# Trecho do texto:
● ● ● ●

O ex-chefe de Comunicação de Cameron é condenado pelo caso ‘News of the World’

O júri absolve Rebekah Brooks, a ex-diretora do tabloide dominical

Andy Coulson e Rebekah Brooks, em uma imagem de arquivo.
Andy Coulson e Rebekah Brooks, em uma imagem de arquivo.LEON NEAL (AFP)

Andy Coulson, ex-diretor de comunicações do atual primeiro-ministro britânico, David Cameron, foi declarado culpado de conspiração para grampear telefones de figuras públicas durante sua gestão como diretor do extinto tabloide dominical News of the World. Por outro lado, Rebekah Brooks, ex-braço-direito do magnata da imprensa Rupert Murdoch e uma entre os sete réus do processo, foi inocentada.

● ● ● ●

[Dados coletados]
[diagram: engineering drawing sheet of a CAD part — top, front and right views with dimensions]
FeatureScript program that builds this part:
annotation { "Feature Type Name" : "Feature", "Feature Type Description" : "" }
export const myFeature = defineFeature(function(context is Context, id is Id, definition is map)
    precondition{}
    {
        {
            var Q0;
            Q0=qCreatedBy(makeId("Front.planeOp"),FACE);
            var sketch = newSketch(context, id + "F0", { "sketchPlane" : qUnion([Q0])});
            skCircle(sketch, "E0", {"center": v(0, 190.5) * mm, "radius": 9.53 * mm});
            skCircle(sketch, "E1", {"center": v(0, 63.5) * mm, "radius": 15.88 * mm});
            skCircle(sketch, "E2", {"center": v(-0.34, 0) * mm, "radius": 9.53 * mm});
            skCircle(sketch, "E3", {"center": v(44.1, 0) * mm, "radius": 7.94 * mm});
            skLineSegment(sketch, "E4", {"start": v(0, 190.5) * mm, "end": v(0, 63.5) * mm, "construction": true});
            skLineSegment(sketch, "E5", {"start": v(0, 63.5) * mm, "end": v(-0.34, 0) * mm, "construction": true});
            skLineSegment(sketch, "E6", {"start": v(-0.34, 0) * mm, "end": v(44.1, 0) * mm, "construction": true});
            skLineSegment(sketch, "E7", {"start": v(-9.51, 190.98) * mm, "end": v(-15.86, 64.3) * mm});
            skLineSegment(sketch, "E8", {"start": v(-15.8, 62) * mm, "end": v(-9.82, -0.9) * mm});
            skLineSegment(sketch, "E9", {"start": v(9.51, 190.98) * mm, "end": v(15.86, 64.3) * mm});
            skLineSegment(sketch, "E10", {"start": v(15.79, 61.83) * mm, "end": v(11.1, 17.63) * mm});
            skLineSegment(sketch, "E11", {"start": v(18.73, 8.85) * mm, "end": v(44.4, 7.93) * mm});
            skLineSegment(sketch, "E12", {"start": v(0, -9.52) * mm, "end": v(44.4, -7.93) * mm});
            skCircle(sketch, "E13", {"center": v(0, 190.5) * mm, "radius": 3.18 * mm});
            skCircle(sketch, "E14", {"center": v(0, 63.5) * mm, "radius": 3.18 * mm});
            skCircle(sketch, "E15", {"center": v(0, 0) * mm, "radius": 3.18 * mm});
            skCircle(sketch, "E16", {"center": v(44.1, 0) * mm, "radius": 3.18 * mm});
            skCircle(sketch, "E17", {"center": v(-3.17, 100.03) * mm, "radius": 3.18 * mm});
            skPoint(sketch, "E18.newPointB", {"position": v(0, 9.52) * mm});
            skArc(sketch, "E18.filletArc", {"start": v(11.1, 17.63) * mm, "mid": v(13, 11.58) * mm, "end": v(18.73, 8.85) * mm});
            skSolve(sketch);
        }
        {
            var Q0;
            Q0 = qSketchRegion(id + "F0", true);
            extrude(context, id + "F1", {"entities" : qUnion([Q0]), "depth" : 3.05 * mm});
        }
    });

● ● ● ●

# Experimente:
Por favor, dê continuidade ao texto sobre o caso News of the World a partir do ponto em que ele termina. Os itens não têm relação com o texto sobre o caso News of the World.

# Resultado da tarefa:
Enquanto o júri continua deliberando sobre outras duas acusações contra Coulson relacionadas ao suborno de funcionários públicos para obter informação, a notícia sobre a primeira sentença que poderá enviá-lo à prisão caiu como uma bomba nos círculos políticos. Cameron já confirmou, por intermédio de um porta-voz de Downing Street, que cumprirá sua promessa, feita após a acusação formal a seu ex-assessor, de se desculpar publicamente se ele fosse considerado culpado após o processo judicial.

Uma Rebekah Brooks à beira das lágrimas deixou o tribunal assim que foi confirmada sua absolvição das acusações de estimular escutas telefônicas ilegais durante a época em que dirigia o tabloide (2000-2006), de aprovar subornos a funcionários do Ministério de Defesa e de sonegar informação aos investigadores policiais. Seu marido, o treinador de turfe Charlie Brooks, e o chefe de segurança do grupo News International (proprietário do extinto jornal), Mark Hann, também foram declarados inocentes desta última acusação.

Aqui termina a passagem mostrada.